» **Data excerpt**
+ + + + + + +

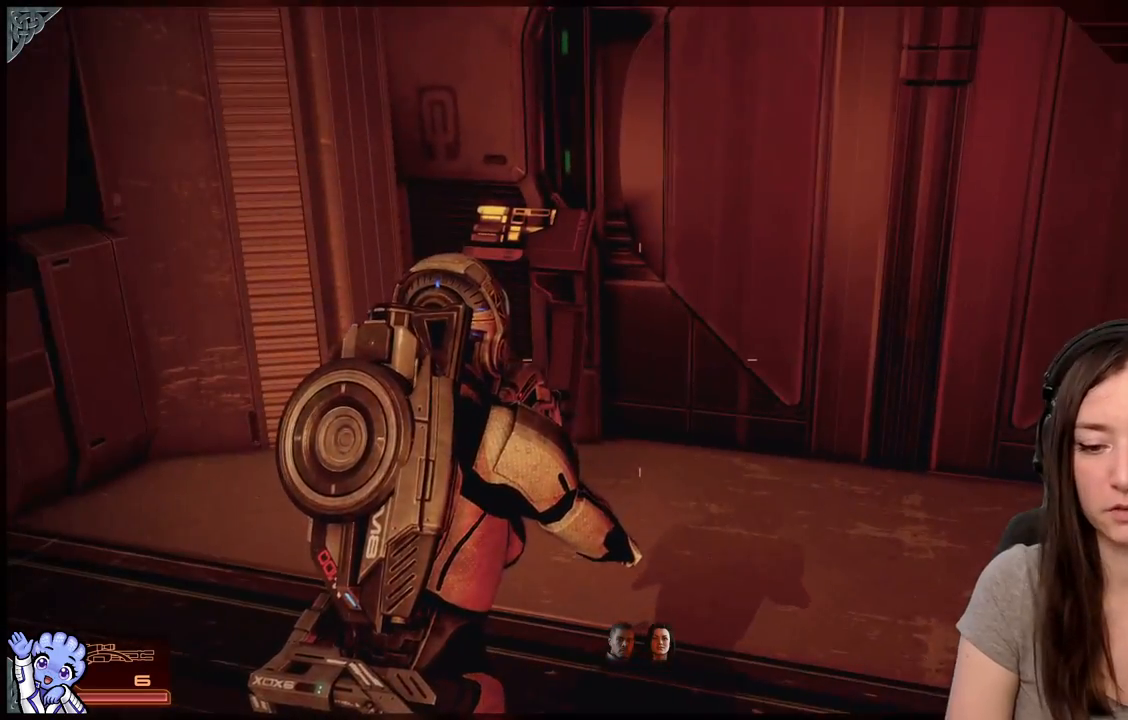
{"buttons": [], "left_stick": "up-right", "right_stick": "left", "events": [[67, "right_stick", "left"]]}
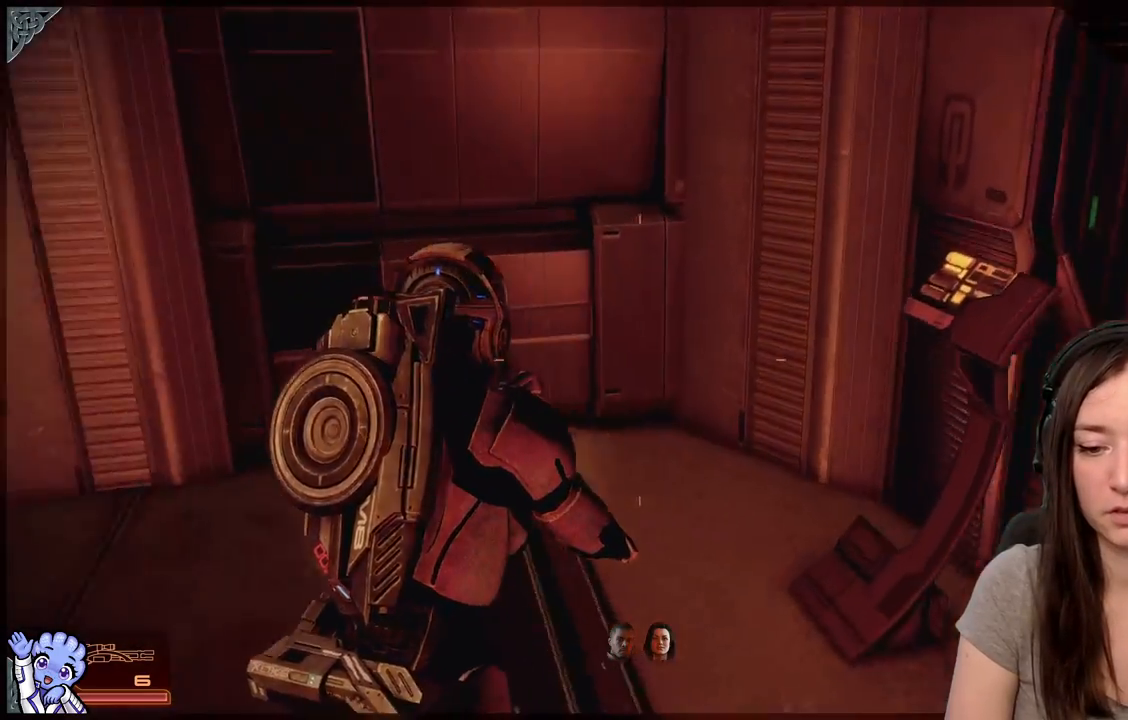
{"buttons": [], "left_stick": "center", "right_stick": "center", "events": [[167, "left_stick", "center"], [233, "right_stick", "center"]]}
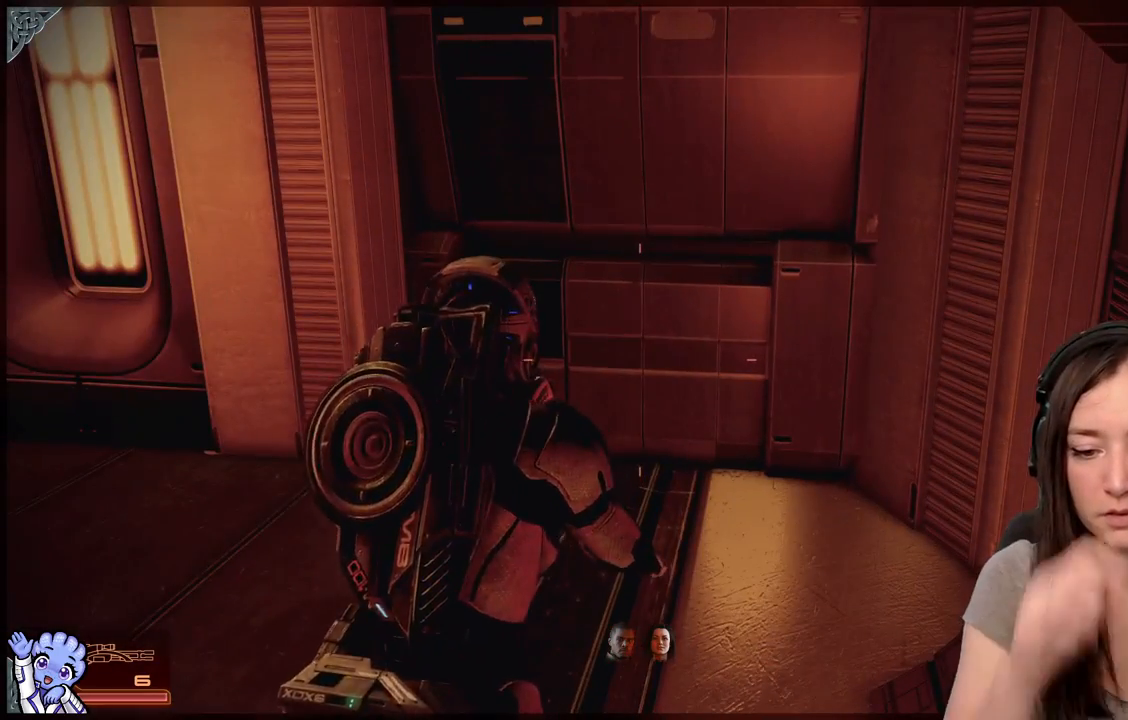
{"buttons": [], "left_stick": "center", "right_stick": "center", "events": []}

+ + + + + + +

» **What you will do**
Retype the whole listing. Keep every word exact but include no pictures.

» **Completed exercise**
{"buttons": [], "left_stick": "up-right", "right_stick": "left", "events": [[67, "right_stick", "left"]]}
{"buttons": [], "left_stick": "center", "right_stick": "center", "events": [[167, "left_stick", "center"], [233, "right_stick", "center"]]}
{"buttons": [], "left_stick": "center", "right_stick": "center", "events": []}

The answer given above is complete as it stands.